Highly unstable coalition governments divided by cultural and religious cleavages were the order of the day.

The divide closed in 1959 when Sukarno imposed the so-called Guided Democracy system with military support.

South-east Asia expert Professor Michael Leifer from the London School of Economics and Political Science argues that Indonesia faces a similar prospect today.

He notes: “Expectations of political renewal are likely once again to expose national divisions, particularly if the polls are punctuated by violence and widespread fraud.”

Victory for any party in the June election is likely to be an ambivalent result.

PDI-Perjuangan might win more votes but there is no guarantee it will form the next government.

Golkar could, with its large band of Muslim followers and provided it does not trail far behind Ms Megawati’s party.

As a result, innate hope in reformasi and the political process will give way to cynicism especially from the “merah-putih” supporters if they end up in opposition.

For many Indonesians, casting the ballot is meant to be an act of political cleansing, a catharsis, aimed at giving the country a fresh start.

One can only predict a similar response from the Islamic camp if the Pancasilaists win.

Problems could become compounded if the presidential election fails to reflect the political balance in Parliament.

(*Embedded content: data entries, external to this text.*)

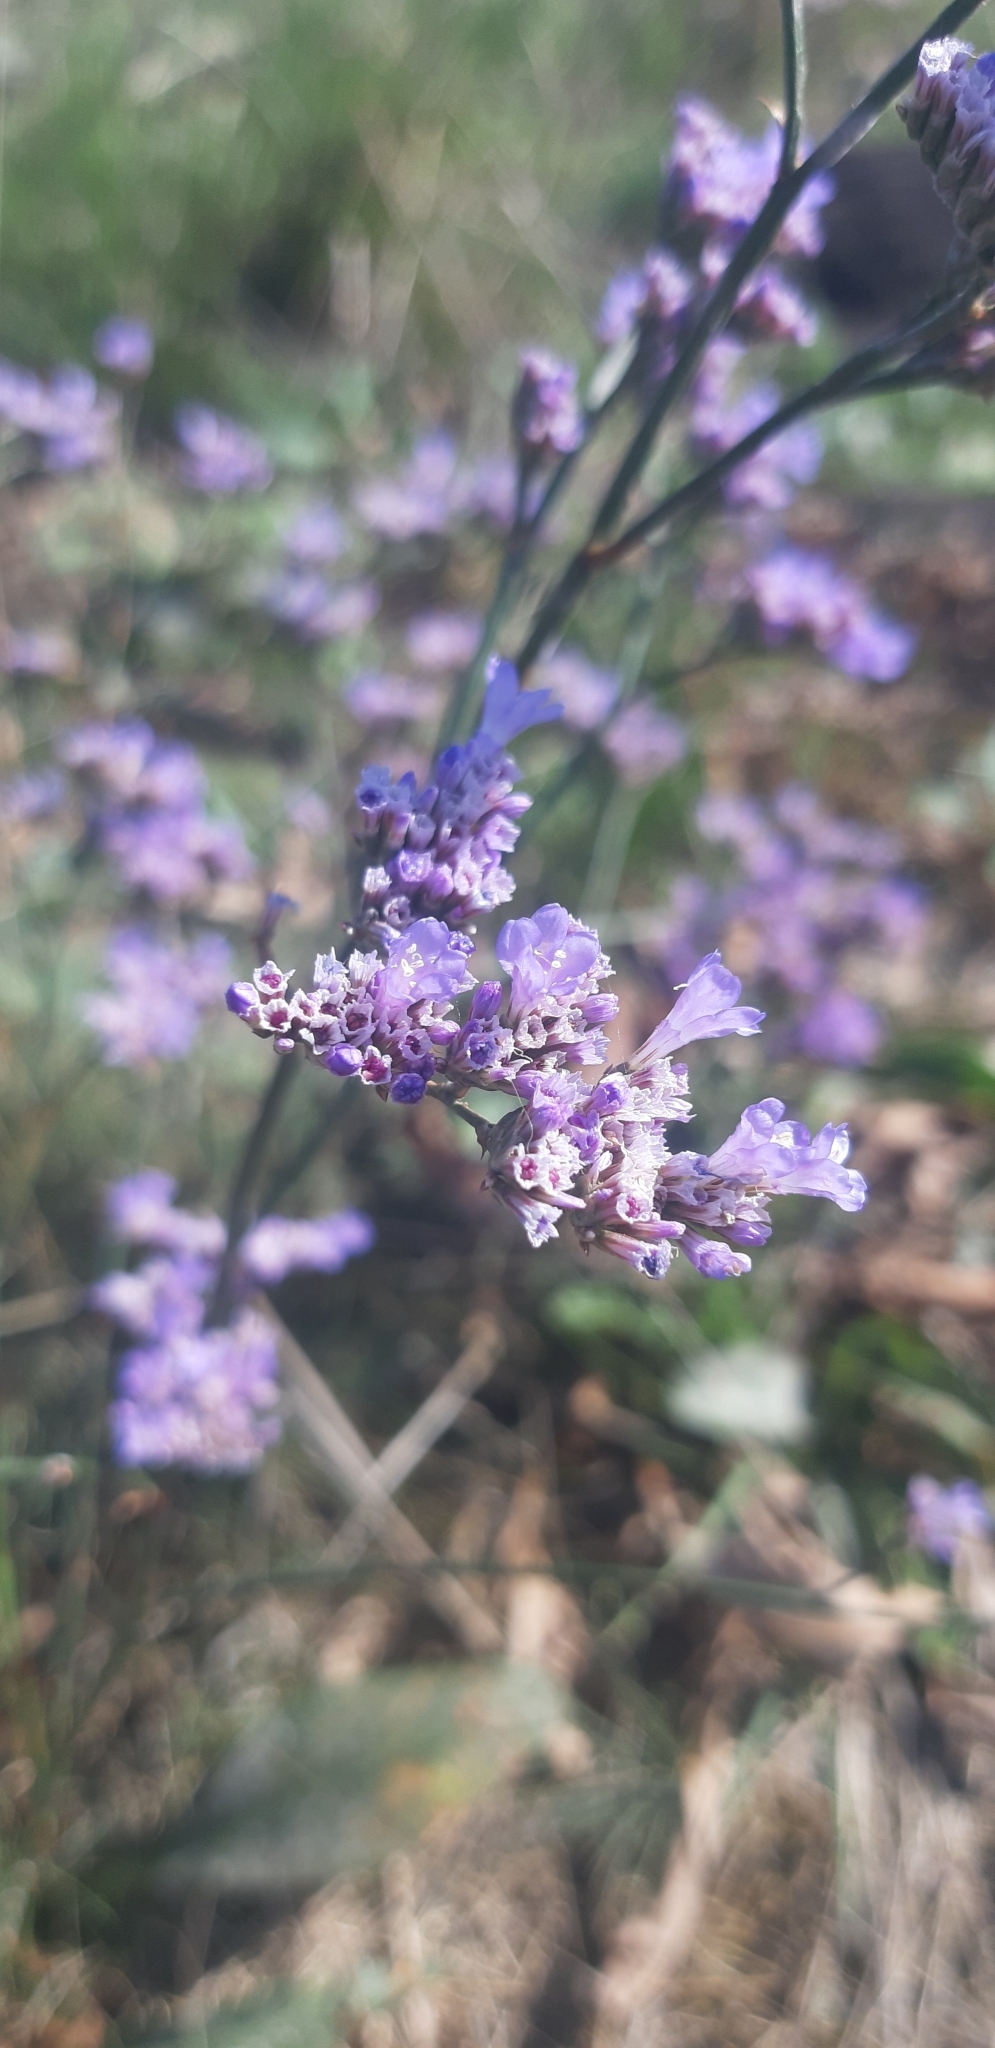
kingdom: Plantae
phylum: Tracheophyta
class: Magnoliopsida
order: Caryophyllales
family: Plumbaginaceae
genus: Limonium
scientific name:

Things would get worse, if there is no agreement on a compromise figure and law and order break down.

All these could plunge Indonesia into a dark era of uncertainty.

In such a situation, it is not unlikely that a certain General X could rise to the fore to restore order.

In an ironic replay of history, military intervention could bring Indonesian politics round full circle, right to the beginning of the ill-fated Suharto era.